The field of large language models (LLMs) is witnessing significant advancements in reasoning capabilities, with a focus on improving performance, efficiency, and interpretability. Researchers are exploring novel approaches to fine-tune LLMs, leveraging techniques such as reinforcement learning, synthetic data generation, and pruning strategies to enhance model performance. Notably, the development of scalable frameworks and off-policy reinforcement learning algorithms is enabling LLMs to learn from their own reasoning traces and improve their capabilities. Furthermore, the integration of cognitive mapping and programmatic representations is showing promise in enhancing human-like planning and problem-solving abilities in LLMs.
Some noteworthy papers in this area include:
- Think, Prune, Train, Improve: Scaling Reasoning without Scaling Models, which introduces a scalable framework for iteratively fine-tuning models on their own reasoning traces.
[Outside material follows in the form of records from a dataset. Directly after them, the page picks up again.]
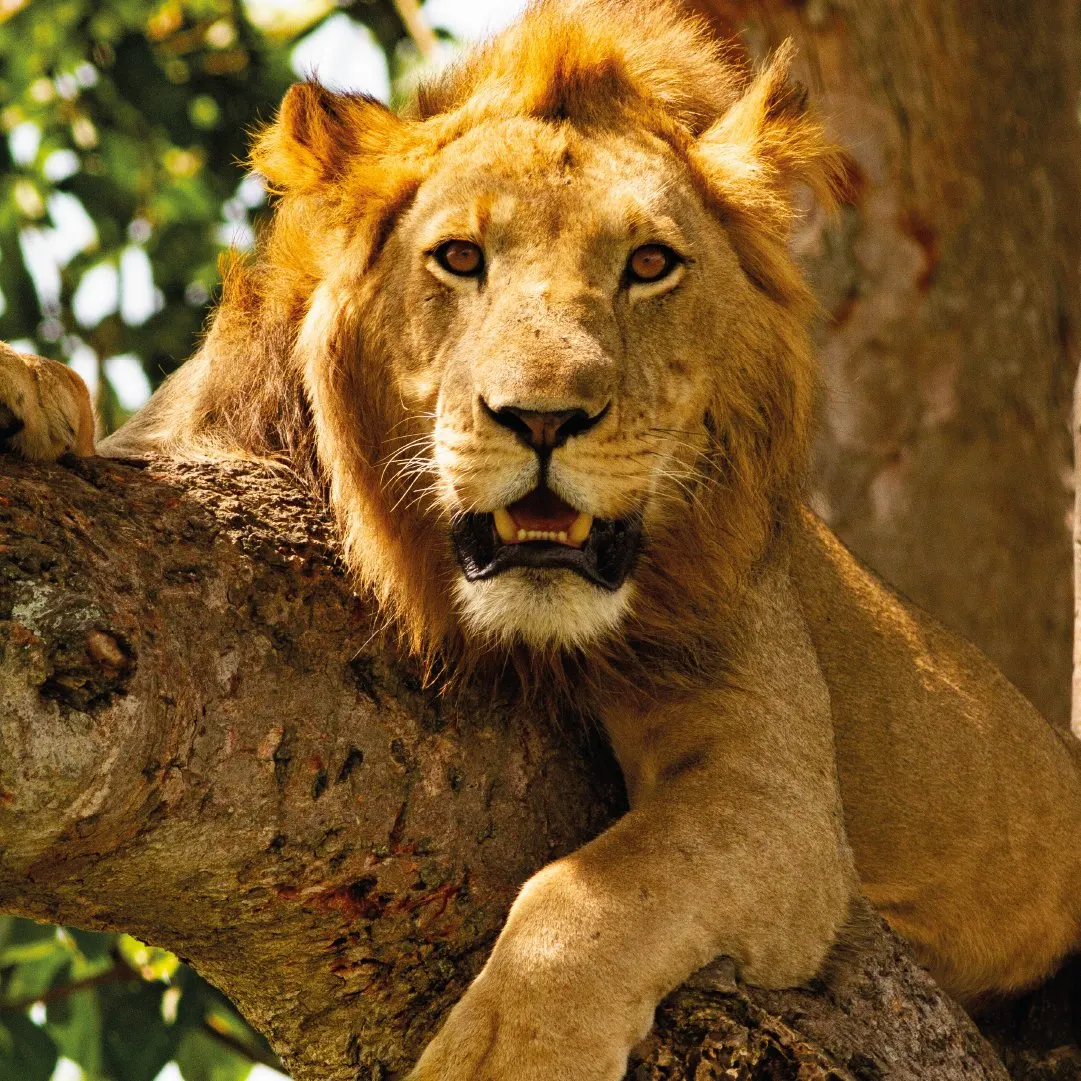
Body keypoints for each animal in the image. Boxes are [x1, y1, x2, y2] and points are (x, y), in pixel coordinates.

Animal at [3, 2, 1080, 1078]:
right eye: (459, 257)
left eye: (648, 264)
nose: (543, 418)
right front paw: (26, 389)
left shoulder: (771, 791)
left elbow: (596, 896)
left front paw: (504, 1053)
- Training Large Language Models to Reason via EM Policy Gradient, which proposes an off-policy reinforcement learning algorithm for enhancing LLM reasoning.
- Accurate and Diverse LLM Mathematical Reasoning via Automated PRM-Guided GFlowNets, which leverages a novel Process Reward Model to guide generation and improve mathematical reasoning in LLMs.
- Reinforcement Learning for Reasoning in Large Language Models with One Training Example, which demonstrates the effectiveness of reinforcement learning with verifiable reward using a single training example.
- Learning to Plan Before Answering: Self-Teaching LLMs to Learn Abstract Plans for Problem Solving, which introduces a novel self-training algorithm for training LLMs to formulate anticipatory plans for problem-solving.